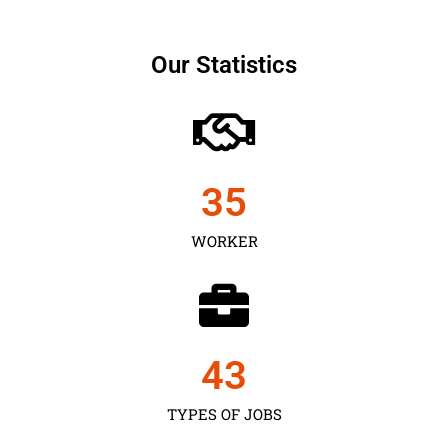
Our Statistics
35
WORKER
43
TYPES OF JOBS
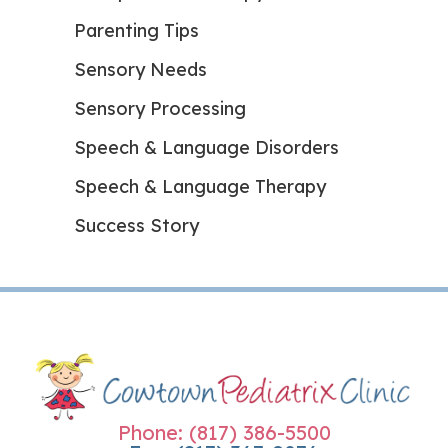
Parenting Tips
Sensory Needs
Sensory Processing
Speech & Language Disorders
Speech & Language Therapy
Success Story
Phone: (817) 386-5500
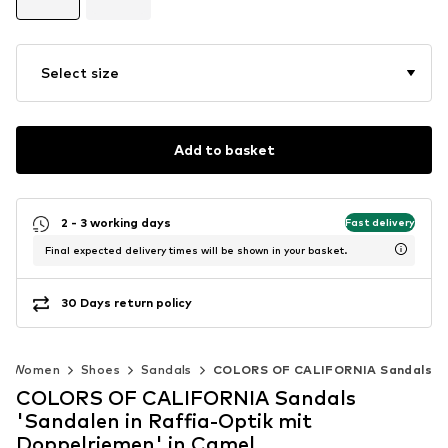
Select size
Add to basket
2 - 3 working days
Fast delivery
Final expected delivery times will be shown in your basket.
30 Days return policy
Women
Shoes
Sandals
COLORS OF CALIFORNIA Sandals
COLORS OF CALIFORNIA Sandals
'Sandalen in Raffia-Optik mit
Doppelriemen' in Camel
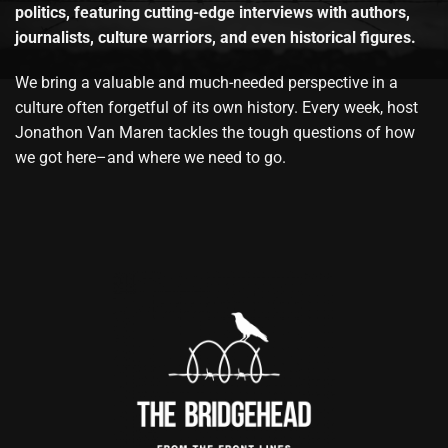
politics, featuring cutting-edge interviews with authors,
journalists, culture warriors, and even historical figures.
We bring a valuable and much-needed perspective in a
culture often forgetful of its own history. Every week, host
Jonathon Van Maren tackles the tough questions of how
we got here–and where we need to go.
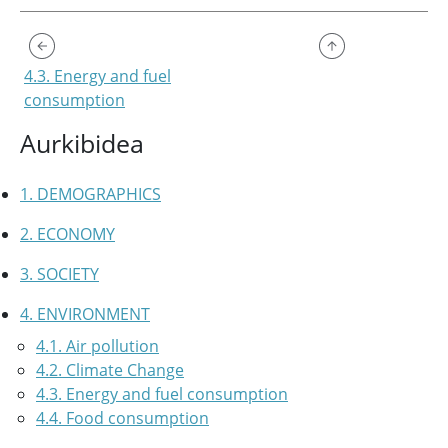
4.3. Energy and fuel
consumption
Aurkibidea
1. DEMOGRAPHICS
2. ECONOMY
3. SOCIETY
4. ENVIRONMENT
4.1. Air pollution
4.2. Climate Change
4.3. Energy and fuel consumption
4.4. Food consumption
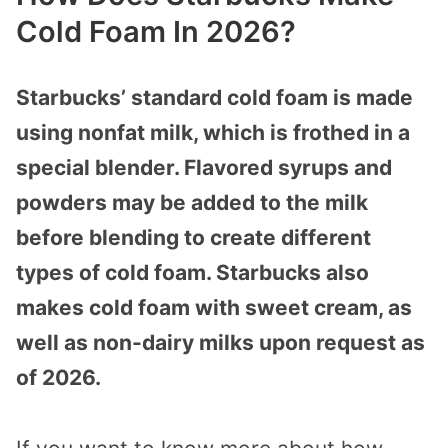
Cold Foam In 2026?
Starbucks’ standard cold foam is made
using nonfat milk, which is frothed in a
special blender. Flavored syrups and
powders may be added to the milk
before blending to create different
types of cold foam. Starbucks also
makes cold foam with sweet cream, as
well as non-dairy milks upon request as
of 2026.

···

**Task directions:** Reproduce the text of every record above word for word and line for line, leaving out the pictures.

**Reply:**
Our Statistics
35
WORKER
43
TYPES OF JOBS
Parenting Tips
Sensory Needs
Sensory Processing
Speech & Language Disorders
Speech & Language Therapy
Success Story
Phone: (817) 386-5500
Select size
Add to basket
2 - 3 working days
Fast delivery
Final expected delivery times will be shown in your basket.
30 Days return policy
Women
Shoes
Sandals
COLORS OF CALIFORNIA Sandals
COLORS OF CALIFORNIA Sandals
'Sandalen in Raffia-Optik mit
Doppelriemen' in Camel
politics, featuring cutting-edge interviews with authors,
journalists, culture warriors, and even historical figures.
We bring a valuable and much-needed perspective in a
culture often forgetful of its own history. Every week, host
Jonathon Van Maren tackles the tough questions of how
we got here–and where we need to go.
4.3. Energy and fuel
consumption
Aurkibidea
1. DEMOGRAPHICS
2. ECONOMY
3. SOCIETY
4. ENVIRONMENT
4.1. Air pollution
4.2. Climate Change
4.3. Energy and fuel consumption
4.4. Food consumption
Cold Foam In 2026?
Starbucks’ standard cold foam is made
using nonfat milk, which is frothed in a
special blender. Flavored syrups and
powders may be added to the milk
before blending to create different
types of cold foam. Starbucks also
makes cold foam with sweet cream, as
well as non-dairy milks upon request as
of 2026.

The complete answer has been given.